As coronavirus was first reported in China last December, some Indians have linked the virus with people from the northeast who they think look like Chinese people.

Several videos have gone viral showing young people from the northeast being denied entry to shops under the pretext that they carry coronavirus.

"We too are Indians ... please do not discriminate us," screamed a young man in a video after he was denied entry and stood outside a store.

Mizoram state's Chief Minister Zoramthanga shared one such video on his social media account and sought the intervention of Prime Minister Narendra Modi to end the discrimination.

"I am pained, shocked and in my worst awe seeing this video! When has humanity stooped so low?" Zoramthanga tweeted, sharing the video, reportedly shot in the southern state of Karnataka.

The Commonwealth Human Rights Initiative (CHRI), an independent group, has also urged Modi to address the issue.

"Working professionals, students and ordinary residents of this country have been called 'corona' or 'Chinese' and held responsible for bringing the virus to India," the CHRI wrote in a letter to the prime minister.

Thomas Ngullie, a former minister of Christian-dominated Nagaland state, told UCA News that "continued humiliation or racism against ethnic groups from northeastern India can cause unexpected and unprecedented social conflicts in the country."

"If such acts of discrimination continue against the Mongoloid race in India, the consequences may be bitter," Ngullie warned.

An official from the state-owned Indian Council for Medical Research told UCA News that even after the 21-day lockdown ends in India on April 14, a vigil should continue in the northeast because of its high-risk neighbors.

The northeast is landlocked by five countries — China, Bhutan, Nepal, Myanmar and Bangladesh — and is cut off from mainland India except for the 20-kilometer-wide Siliguri Corridor.

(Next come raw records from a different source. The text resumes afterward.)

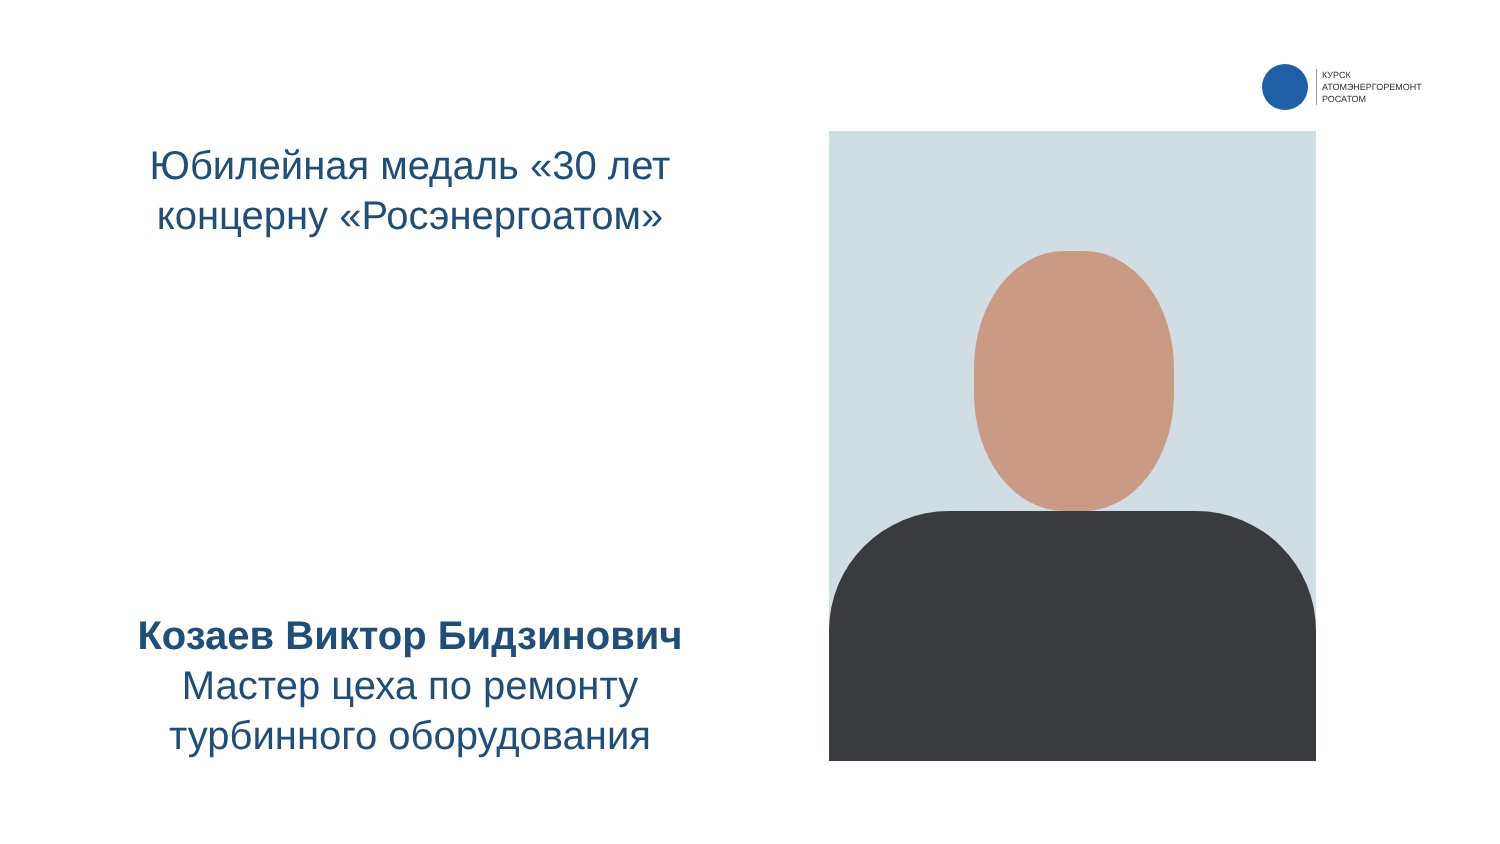КУРСК
АТОМЭНЕРГОРЕМОНТ
РОСАТОМ
Юбилейная медаль «30 лет концерну «Росэнергоатом»
Козаев Виктор Бидзинович
Мастер цеха по ремонту турбинного оборудования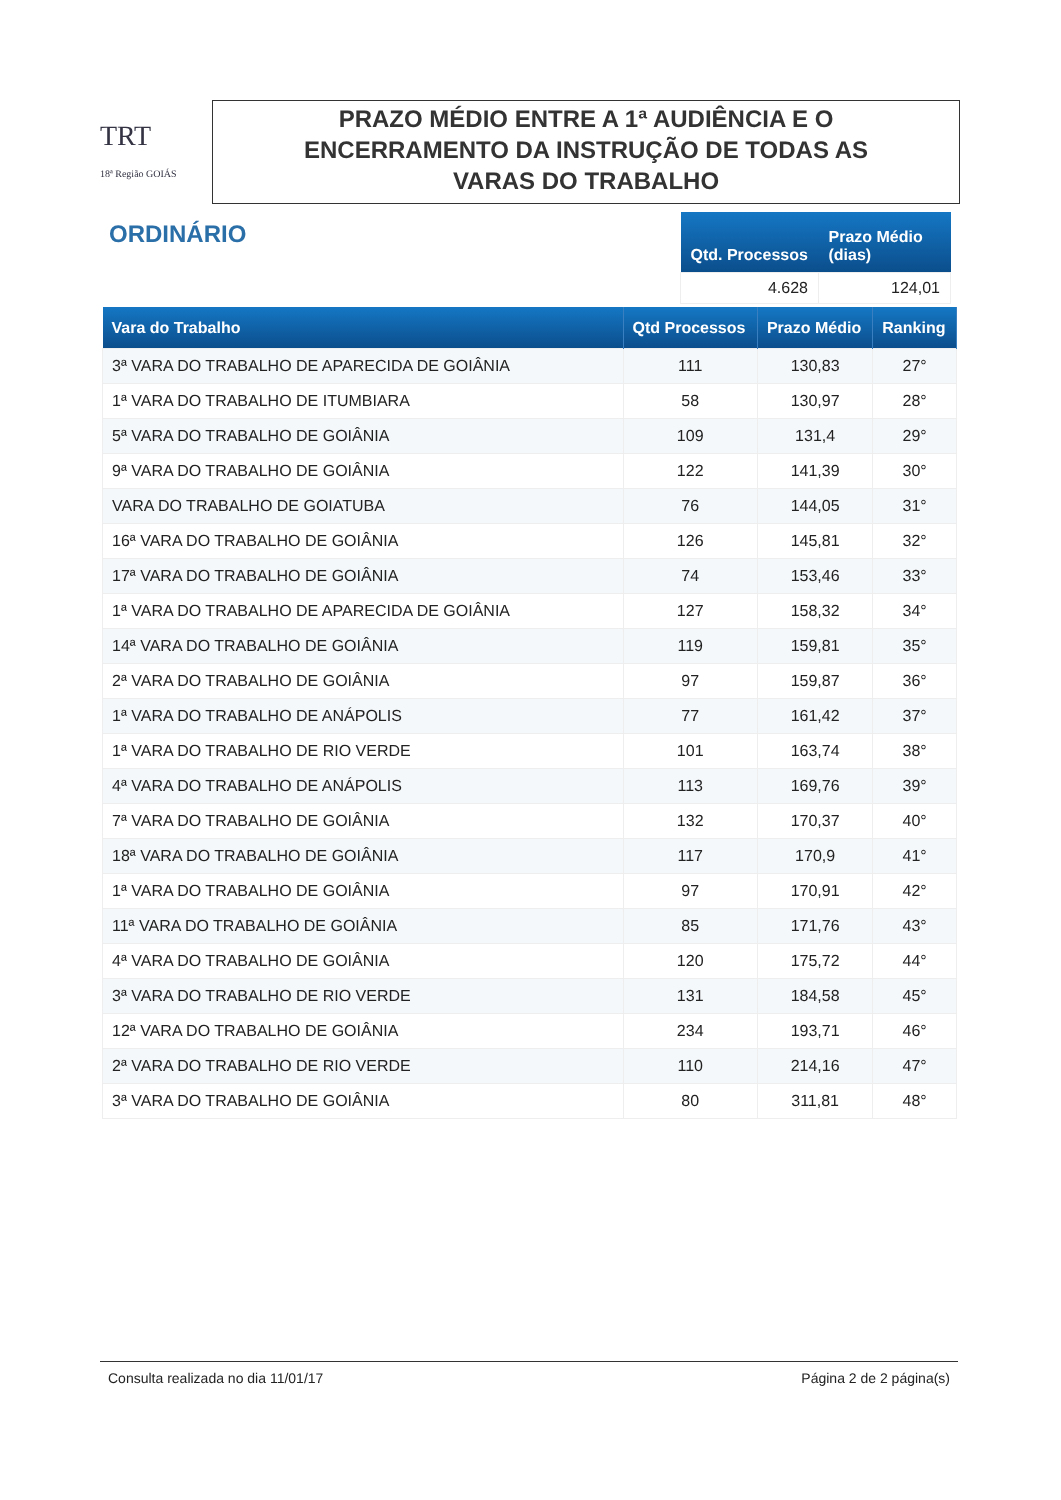TRT
18ª Região GOIÁS
PRAZO MÉDIO ENTRE A 1ª AUDIÊNCIA E O
ENCERRAMENTO DA INSTRUÇÃO DE TODAS AS
VARAS DO TRABALHO
ORDINÁRIO
| Qtd. Processos | Prazo Médio (dias) |
| --- | --- |
| 4.628 | 124,01 |
| Vara do Trabalho | Qtd Processos | Prazo Médio | Ranking |
| --- | --- | --- | --- |
| 3ª VARA DO TRABALHO DE APARECIDA DE GOIÂNIA | 111 | 130,83 | 27° |
| 1ª VARA DO TRABALHO DE ITUMBIARA | 58 | 130,97 | 28° |
| 5ª VARA DO TRABALHO DE GOIÂNIA | 109 | 131,4 | 29° |
| 9ª VARA DO TRABALHO DE GOIÂNIA | 122 | 141,39 | 30° |
| VARA DO TRABALHO DE GOIATUBA | 76 | 144,05 | 31° |
| 16ª VARA DO TRABALHO DE GOIÂNIA | 126 | 145,81 | 32° |
| 17ª VARA DO TRABALHO DE GOIÂNIA | 74 | 153,46 | 33° |
| 1ª VARA DO TRABALHO DE APARECIDA DE GOIÂNIA | 127 | 158,32 | 34° |
| 14ª VARA DO TRABALHO DE GOIÂNIA | 119 | 159,81 | 35° |
| 2ª VARA DO TRABALHO DE GOIÂNIA | 97 | 159,87 | 36° |
| 1ª VARA DO TRABALHO DE ANÁPOLIS | 77 | 161,42 | 37° |
| 1ª VARA DO TRABALHO DE RIO VERDE | 101 | 163,74 | 38° |
| 4ª VARA DO TRABALHO DE ANÁPOLIS | 113 | 169,76 | 39° |
| 7ª VARA DO TRABALHO DE GOIÂNIA | 132 | 170,37 | 40° |
| 18ª VARA DO TRABALHO DE GOIÂNIA | 117 | 170,9 | 41° |
| 1ª VARA DO TRABALHO DE GOIÂNIA | 97 | 170,91 | 42° |
| 11ª VARA DO TRABALHO DE GOIÂNIA | 85 | 171,76 | 43° |
| 4ª VARA DO TRABALHO DE GOIÂNIA | 120 | 175,72 | 44° |
| 3ª VARA DO TRABALHO DE RIO VERDE | 131 | 184,58 | 45° |
| 12ª VARA DO TRABALHO DE GOIÂNIA | 234 | 193,71 | 46° |
| 2ª VARA DO TRABALHO DE RIO VERDE | 110 | 214,16 | 47° |
| 3ª VARA DO TRABALHO DE GOIÂNIA | 80 | 311,81 | 48° |
Consulta realizada no dia 11/01/17 Página 2 de 2 página(s)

The states of Nagaland, Manipur, Mizoram and Arunachal Pradesh share a border with Myanmar, which has a 2,185-kilometer border with China.

India has enforced strict regulations over the crossing of its border with Myanmar.

At least 26 Mizo people, including 10 children, were forced to spend the night on a bridge along the India-Myanmar border on March 29. They were returning to India after attending a wedding in Kapel town in Myanmar. The bridegroom reportedly tested positive for Covid-19 later.

Mizoram has some 1.12 million people, 88 percent of them Christians, mostly Baptists.

Tribal Christians dominate four of the seven northeastern Indian states — Nagaland, Mizoram, Meghalaya and Arunachal Pradesh.

In Baptist-dominated Mizoram, the only confirmed Covid-19 case was of a pastor who had returned from Amsterdam after a European tour.

In Meghalaya, more than 3,000 people have been kept under surveillance, though the state has not reported any confirmed coronavirus case.

Individual Christians and a few pastors of Mizoram churches undertook mass prayers on March 28 evening to seek heavenly intervention from the deadly coronavirus.

A spokesman for the Mizoram Kohhran Hruaitute Committee, a conglomerate of 16 major churches under the Mizoram Presbyterian Church of India, said the special prayers sought "the merit of the people of Mizoram, India and the entire world."

Churches in Mizoram have decided not to observe Good Friday and other Easter-related prayer services due to the Covid-19 outbreak in India, which has reported 1,397 confirmed cases and 35 deaths, according to Johns Hopkins University data on April 1.